■ About this task: Please transcribe exactly, and only, the lines of the data below between the line holding "coffee table: present [141,249,352,384]" and the line holding "coffee table: none", inclusive.

■ Data supplied:
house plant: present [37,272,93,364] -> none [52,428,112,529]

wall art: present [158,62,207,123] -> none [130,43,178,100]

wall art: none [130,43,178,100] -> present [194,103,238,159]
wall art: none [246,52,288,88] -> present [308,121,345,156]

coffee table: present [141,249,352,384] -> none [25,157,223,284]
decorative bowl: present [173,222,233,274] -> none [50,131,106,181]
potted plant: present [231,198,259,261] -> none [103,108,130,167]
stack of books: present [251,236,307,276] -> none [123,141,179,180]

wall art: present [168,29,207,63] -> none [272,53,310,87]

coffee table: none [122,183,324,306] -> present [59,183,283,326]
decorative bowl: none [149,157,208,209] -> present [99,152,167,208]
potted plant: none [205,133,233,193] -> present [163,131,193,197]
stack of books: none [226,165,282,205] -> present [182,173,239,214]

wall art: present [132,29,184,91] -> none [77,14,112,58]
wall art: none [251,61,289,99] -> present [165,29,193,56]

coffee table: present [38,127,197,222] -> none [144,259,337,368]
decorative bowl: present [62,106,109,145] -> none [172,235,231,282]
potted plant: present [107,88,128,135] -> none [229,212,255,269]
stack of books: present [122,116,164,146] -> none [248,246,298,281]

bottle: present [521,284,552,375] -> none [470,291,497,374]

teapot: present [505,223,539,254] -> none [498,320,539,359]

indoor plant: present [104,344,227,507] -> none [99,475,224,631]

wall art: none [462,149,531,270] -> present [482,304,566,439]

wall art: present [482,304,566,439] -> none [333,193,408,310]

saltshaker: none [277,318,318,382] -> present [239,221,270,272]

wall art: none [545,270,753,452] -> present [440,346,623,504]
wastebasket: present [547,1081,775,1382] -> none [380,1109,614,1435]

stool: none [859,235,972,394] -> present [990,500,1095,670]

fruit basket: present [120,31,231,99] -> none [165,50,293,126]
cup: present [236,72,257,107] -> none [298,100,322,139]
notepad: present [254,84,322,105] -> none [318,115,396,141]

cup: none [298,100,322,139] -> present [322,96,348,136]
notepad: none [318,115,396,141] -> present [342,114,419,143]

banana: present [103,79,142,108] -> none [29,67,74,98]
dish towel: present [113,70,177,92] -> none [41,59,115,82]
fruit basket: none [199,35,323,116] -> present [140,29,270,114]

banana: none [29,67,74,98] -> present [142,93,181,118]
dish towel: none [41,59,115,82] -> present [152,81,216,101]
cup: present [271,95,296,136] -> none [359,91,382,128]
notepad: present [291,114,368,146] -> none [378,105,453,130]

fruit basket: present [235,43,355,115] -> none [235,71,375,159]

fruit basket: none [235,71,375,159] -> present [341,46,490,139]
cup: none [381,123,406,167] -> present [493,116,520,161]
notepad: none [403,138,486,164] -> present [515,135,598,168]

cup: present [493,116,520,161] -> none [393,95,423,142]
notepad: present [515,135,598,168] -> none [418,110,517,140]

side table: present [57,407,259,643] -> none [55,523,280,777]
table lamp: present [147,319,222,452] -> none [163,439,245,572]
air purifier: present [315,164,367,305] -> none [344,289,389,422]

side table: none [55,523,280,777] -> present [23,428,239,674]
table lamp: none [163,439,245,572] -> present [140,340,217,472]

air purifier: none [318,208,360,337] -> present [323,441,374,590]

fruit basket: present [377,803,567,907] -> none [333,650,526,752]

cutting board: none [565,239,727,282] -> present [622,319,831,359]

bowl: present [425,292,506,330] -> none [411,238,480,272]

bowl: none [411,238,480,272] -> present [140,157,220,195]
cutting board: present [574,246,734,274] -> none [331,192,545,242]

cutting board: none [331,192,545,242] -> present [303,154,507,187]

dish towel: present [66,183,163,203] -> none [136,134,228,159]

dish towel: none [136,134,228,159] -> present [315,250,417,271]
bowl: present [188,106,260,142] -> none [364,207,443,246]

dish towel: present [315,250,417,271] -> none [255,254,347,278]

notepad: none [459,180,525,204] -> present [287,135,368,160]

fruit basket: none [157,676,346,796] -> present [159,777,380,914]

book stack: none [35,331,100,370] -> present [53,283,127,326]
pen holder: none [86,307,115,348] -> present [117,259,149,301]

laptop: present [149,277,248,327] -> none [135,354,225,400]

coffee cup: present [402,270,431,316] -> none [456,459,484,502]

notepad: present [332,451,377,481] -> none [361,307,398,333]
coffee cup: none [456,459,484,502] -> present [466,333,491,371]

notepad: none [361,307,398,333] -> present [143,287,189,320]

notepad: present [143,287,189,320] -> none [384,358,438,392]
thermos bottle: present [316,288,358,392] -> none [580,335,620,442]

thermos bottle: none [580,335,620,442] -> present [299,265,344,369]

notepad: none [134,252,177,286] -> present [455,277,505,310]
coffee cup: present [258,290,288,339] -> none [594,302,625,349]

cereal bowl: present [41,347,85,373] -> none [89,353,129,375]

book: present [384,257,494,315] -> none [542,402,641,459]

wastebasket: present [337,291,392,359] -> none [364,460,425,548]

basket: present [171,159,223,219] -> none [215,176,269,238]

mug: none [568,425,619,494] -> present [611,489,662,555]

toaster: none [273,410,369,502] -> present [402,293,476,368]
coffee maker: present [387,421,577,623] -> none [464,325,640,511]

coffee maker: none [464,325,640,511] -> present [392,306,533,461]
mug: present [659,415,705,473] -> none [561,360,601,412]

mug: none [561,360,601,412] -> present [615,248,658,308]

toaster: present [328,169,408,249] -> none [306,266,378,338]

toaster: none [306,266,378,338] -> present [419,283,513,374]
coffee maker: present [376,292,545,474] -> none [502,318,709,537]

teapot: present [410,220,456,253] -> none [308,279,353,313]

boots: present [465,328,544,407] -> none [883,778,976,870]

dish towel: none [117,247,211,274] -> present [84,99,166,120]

■ Exercise response:
coffee table: present [141,249,352,384] -> none [25,157,223,284]
decorative bowl: present [173,222,233,274] -> none [50,131,106,181]
potted plant: present [231,198,259,261] -> none [103,108,130,167]
stack of books: present [251,236,307,276] -> none [123,141,179,180]

wall art: present [168,29,207,63] -> none [272,53,310,87]

coffee table: none [122,183,324,306] -> present [59,183,283,326]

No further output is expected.